Going even further to the extreme of grievances in the first world are eating disorders. Last night, I had the unfortunate experience of finding some pro-anorexia websites (thank you, Pinterest). My heart instantly grieved for these young women who suffer with such an isolating and stubborn disease. I looked at graphic photos of protruding ribs and bent shoulders and cut up bodies-- all dissatisfied, all in pain. However, my mind quickly jumped to images of emaciated children in Somalia and I felt my heart slowly cooling to these first world images. I think, "A thirteen year old Sudanese refugee would never turn down food that was handed to her if she was hungry!" But I can't play these hypothetical games with the context of the grief. Besides, eating disorders are a complicated topic (and they can certainly exist anywhere in the world).

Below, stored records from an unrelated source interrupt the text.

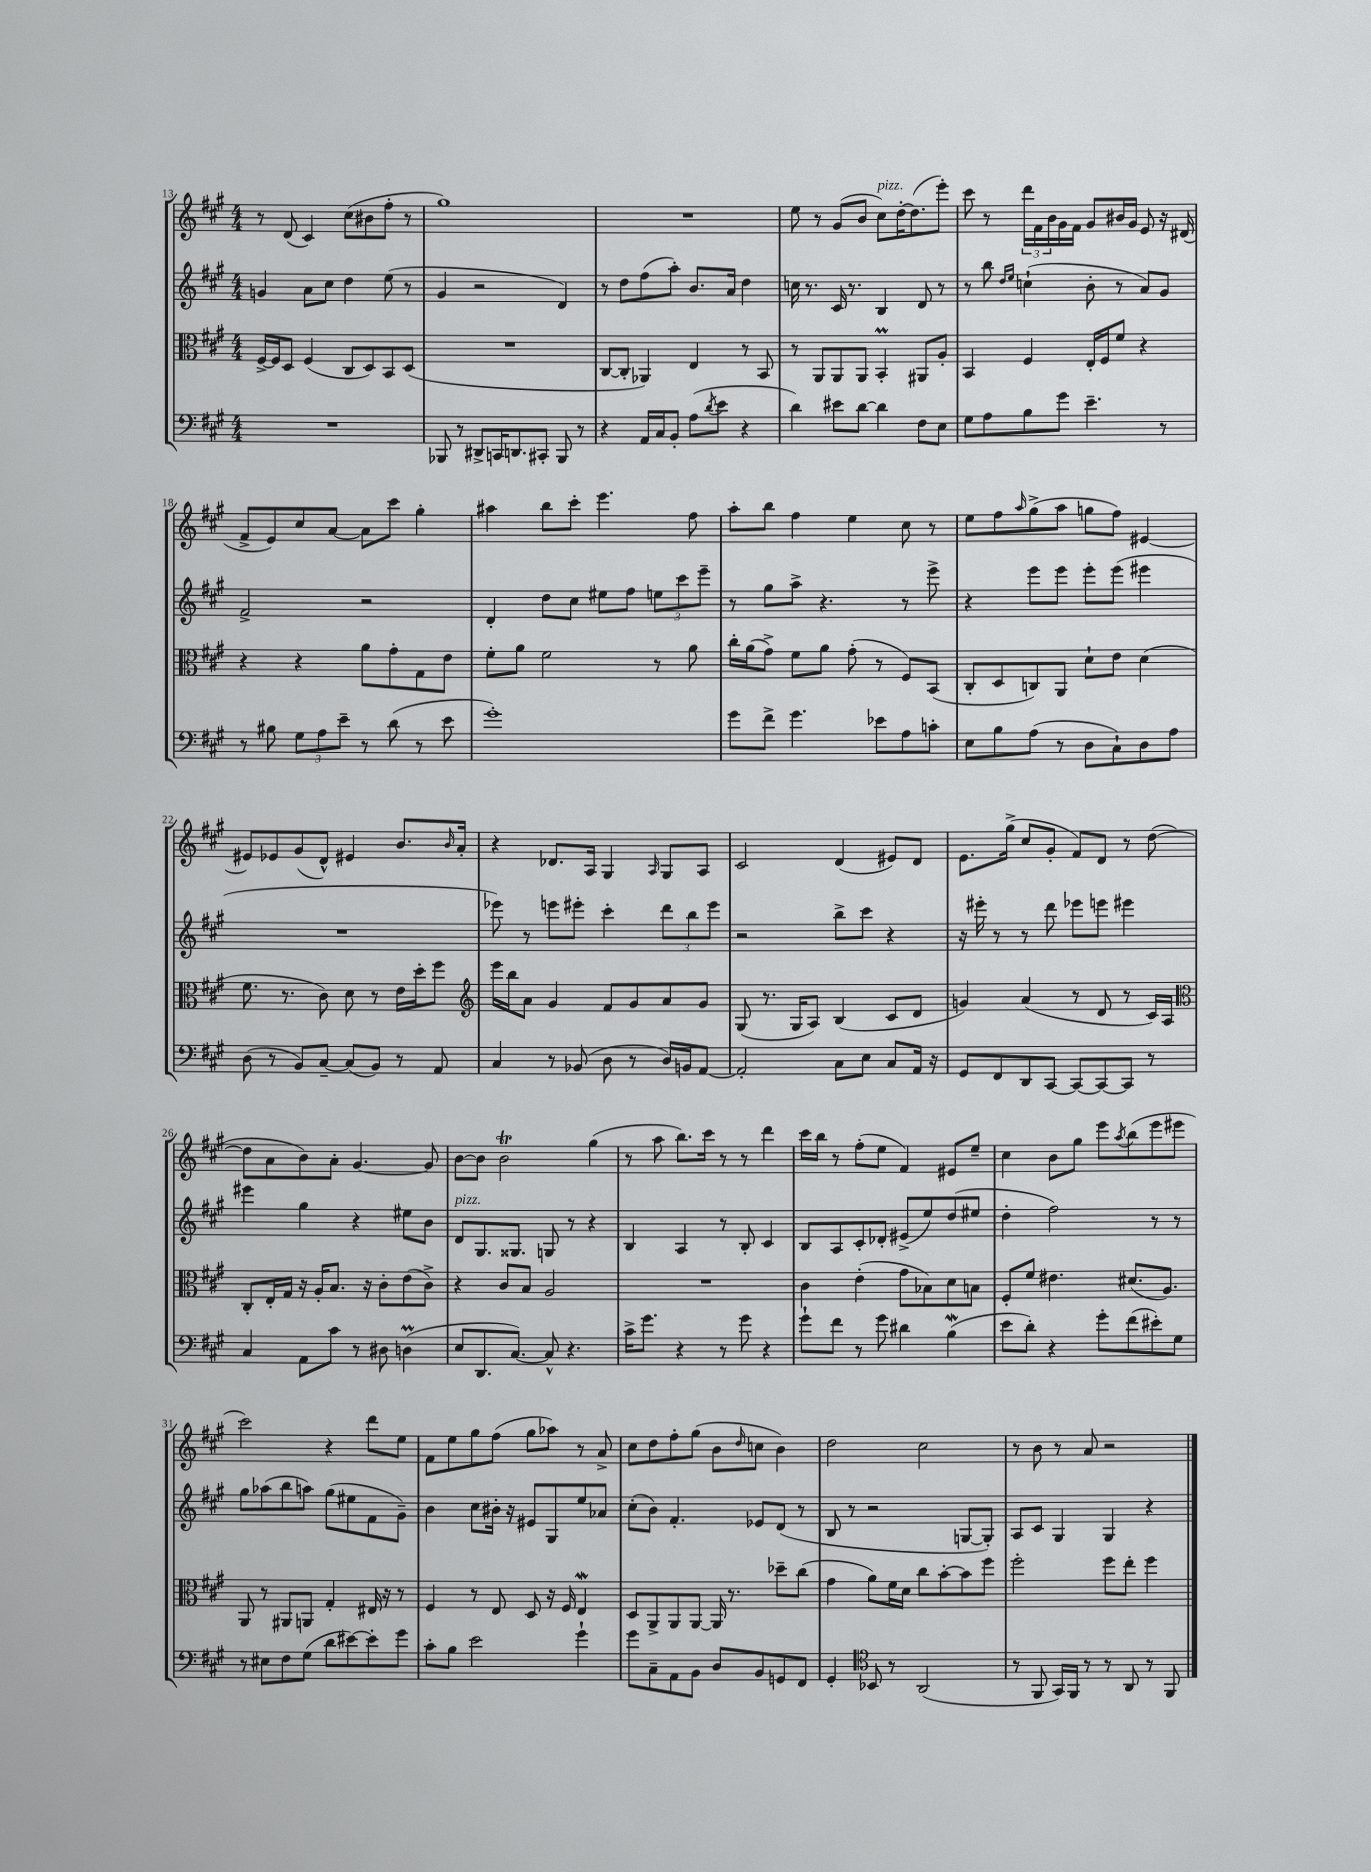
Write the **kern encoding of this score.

**kern	**kern	**kern	**kern
*staff4	*staff3	*staff2	*staff1
*clefF4	*clefC3	*clefG2	*clefG2
*k[f#c#g#]	*k[f#c#g#]	*k[f#c#g#]	*k[f#c#g#]
*M4/4	*M4/4	*M4/4	*M4/4
1r	[16F#^	4g	8r
.	16F#]	.	.
.	8D	.	(8d
.	(4F#	8a	4c#)
.	.	8cc#	.
.	8C#	4dd	(8cc#
.	8D)	.	8b#
.	8BB	(8ee	8ff#'
.	(8D	8r	8r
=	=	=	=
8BBB-	1r	4g#	1gg#)
8r	.	.	.
8DD#^	.	2r	.
16CC	.	.	.
8.DD	.	.	.
8CC#'	.	.	.
8BBB-	.	4d)	.
8r	.	.	.
=	=	=	=
4r	[8C#	8r	1r
.	8C#']	8dd	.
16AA	4AA-)	(8ff#	.
16C#	.	.	.
8BB'	.	8aa')	.
(8A	4E	8.b	.
8qd	.	.	.
8e	.	.	.
.	.	16a	.
4r	8r	4dd	.
.	8BB	.	.
=	=	=	=
4d)	8r	16cc	8ee
.	.	8.r	.
.	8AA	.	8r
8e#	8AA	16c#	(8g#
.	.	8.r	.
[8d	8AA	.	8b
4d]	4BB'	4B	8cc#)
.	.	.	[16dd'
.	.	.	(8.dd]
8F#	8AA#	8d	.
8E	8A'	8r	8eee')
=	=	=	=
8G#	4BB	8r	8ccc#
8A	.	8bb	8r
.	.	16qqdd	.
.	.	16qqee	.
8B	4F#	(4cc`	24ddd
.	.	.	24f#
.	.	.	24b
8g#	.	.	16g#
.	.	.	16f#
4.e~	16E'	8b'	8g#
.	16F#	.	.
.	8f#	8r	16b#
.	.	.	16g#
.	4r	8a)	8e
8r	.	8g#	16r
.	.	.	(16d#
=	=	=	=
8r	4r	2f#^	8f#^
8B#	.	.	8e)
12G#	4r	.	8cc#
12A	.	.	.
.	.	.	[8a
12e~	.	.	.
8r	8a	2r	8a]
(8d	8g#'	.	8ccc#
8r	8G#	.	4gg#'
8e	8e	.	.
=	=	=	=
1g#')	8f#'	4d'	4aa#
.	8a	.	.
.	2f#	8dd	8bb
.	.	8cc#	8ccc#'
.	.	8ee#	4.eee
.	.	8ff#	.
.	8r	12ee	.
.	.	12ccc#	.
.	8a	.	8ff#
.	.	12eee~	.
=	=	=	=
8g#	16cc#'	8r	8aa'
.	(16a	.	.
8f#^	8g#^)	8gg#	8bb
4.g#	8f#	8aa^	4ff#
.	8a	4.r	.
.	(8g#'	.	4ee
8e-	8r	.	.
8A	8F#)	8r	8cc#
8c'	(8BB	8eee^	8r
=	=	=	=
8E	8C#'	4r	8ee
8B	8D	.	8ff#
.	.	.	16qqaa
(8A	8C)	8eee	(8gg#^
8r	8AA	8eee	8aa
8D	8d`	8eee'	8gg
8C#`)	8e	(8eee	8ff#)
8D	(4d	4eee#	[4e#
8A	.	.	.
=	=	=	=
(8D	8.f#	1r	8e#]
8r	.	.	8e-
.	8.r	.	.
8BB)	.	.	(8g#
[8C#~	8c#)	.	8d^^)
(8C#]	8d	.	4e#
8BB)	8r	.	.
8r	16e	.	8.b
.	16dd'	.	.
8AA	8ff#	.	.
.	.	.	16qqb
.	.	.	16a'
=	=	=	=
*	*clefG2	*	*
4C#	16eee	8eee-)	4r
.	16bb	.	.
.	8a	8r	.
8r	4g#	8eee	8.d-
(8BB-	.	8eee#'	.
.	.	.	16A
8D	8f#	4ccc#'	4G#
8r	8g#	.	.
.	.	.	16qqA
16D)	8a	12ddd	8G#
16BB	.	.	.
.	.	12bb	.
[8AA	8g#	.	8A
.	.	12eee#	.
=	=	=	=
2AA']	(8G#	2r	2c#
.	8.r	.	.
.	16G#	.	.
.	8A)	.	.
8C#	(4B	8bb^	(4d
8E	.	8ccc#	.
8C#	8c#	4r	8e#)
16AA	8d	.	8d
16r	.	.	.
=	=	=	=
8GG#	4g)	16r	8.e
.	.	16eee#'	.
8FF#	.	8r	.
.	.	.	(16gg#^
8DD	(4a	8r	8cc#
[8CC#	.	8ddd	8g#'
8CC#_	8r	8eee-	8f#)
8CC#_	8d	8eee	8d
8CC#]	8r	4eee#	8r
8r	16c#)	.	([8dd
.	16A	.	.
=	=	=	=
*	*clefC3	*	*
4C#	8C#'	4eee#	8dd]
.	16E'	.	8a
.	16G#	.	.
8AA	16r	4gg#	8b)
.	16A'	.	.
8c#	8.B	.	8a'
8r	.	4r	[4.g#
.	16r	.	.
8D#	8c#'	.	.
(4D	(8e	8ee#	.
.	8c#^)	8b	8g#]
=	=	=	=
8E	4r	8d	[8b
8.DD	.	8.G#	8b]
.	8c#	.	2b
[8.C#)	.	8.G##	.
.	8B	.	.
8C#^^]	2A	8G	.
4.r	.	8r	.
.	.	4r	(4gg#
=	=	=	=
16c#^	1r	4B	8r
8.g#	.	.	.
.	.	.	8aa
4r	.	4A	8.bb)
.	.	.	16ccc#
8r	.	8r	8r
8g#	.	8B'	8r
4r	.	4c#	4ddd
=	=	=	=
8g#`	4c#	8B	16ccc#
.	.	.	16bb
8f#	.	8A	8r
8r	(4e'	8c#'	(8ff#'
8g#	.	8d-'	8ee
4d#	8g#	(8e#^	4f#)
.	8B-)	8ee)	.
(4B	8d	(8dd	8e#
.	8B	8ee#	8ee~
=	=	=	=
8e	8F#'	4dd'	4cc#
8d')	8f#	.	.
4r	4.e#	2ff#)	8b
.	.	.	8gg#
8g#'	.	.	8eee
.	.	.	8qaa
(8f#	(8.d#	.	(8bb
8e#')	.	8r	8eee
.	8.A)	.	.
8G#	.	8r	8eee#
=	=	=	=
8r	8AA	8gg#	2ccc#)
8E#	8r	(8aa-	.
8F#	8AA#	8bb	.
(8G#	8AA	8aa)	.
8d	4G#'	(8gg#	4r
[8e#)	.	8ee#	.
8e#']	16E#	8f#	8ddd
.	16r	.	.
8g#	8r	8g#~)	8ee
=	=	=	=
8c#'	4F#	4b	8f#
8B	.	.	8ee
2e	8r	8cc#	8gg#
.	8E	16b#'	(8ff#
.	.	16r	.
.	8D	8e#	8gg#
.	16r	8G#	8aa-)
.	16F#	.	.
4g#`	4E	8ee	8r
.	.	8a-	8a^
=	=	=	=
8g#	8D	(8cc#'	8cc#
8C#~	8AA^	8b)	8dd
8AA	8AA	4.f#'	8ff#'
8BB	[8AA	.	(8gg#
8D	16AA]	.	8b
.	8.r	.	.
.	.	.	16qqdd
8BB	.	8e-	8cc
8GG	8dd-~	(8d	4b)
8FF#	(8cc#	8r	.
=	=	=	=
4GG#'	4g#	8B	2dd
.	.	8r	.
*clefC4	*	*	*
8BB-	8a)	2r	.
8r	16f#	.	.
.	16d	.	.
(2AA	8cc#	.	2cc#
.	[8b'	.	.
.	8b]	[8G	.
.	8ff#	8G'])	.
=	=	=	=
8r	2ff#'	8A	8r
8FF#	.	8c#	8b
16GG#)	.	4G#	8r
16FF#	.	.	.
8r	.	.	8a
8r	8ff#	4G#	2r
8AA	8ee'	.	.
8r	4ff#	4r	.
8FF#	.	.	.
==	==	==	==
*-	*-	*-	*-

I have definitely felt convicted of my lack of sympathy for the plight of others who seem to "have" more. Grief is grief. A breaking soul is a breaking soul. And Jesus is there for them all.
Psalm 116
"I love the Lord, for he heard my voice; He heard my cry for mercy... I was overcome by trouble and sorrow. Then I called on the name of the Lord... Be at rest once more, O my soul, for the Lord has been good to you."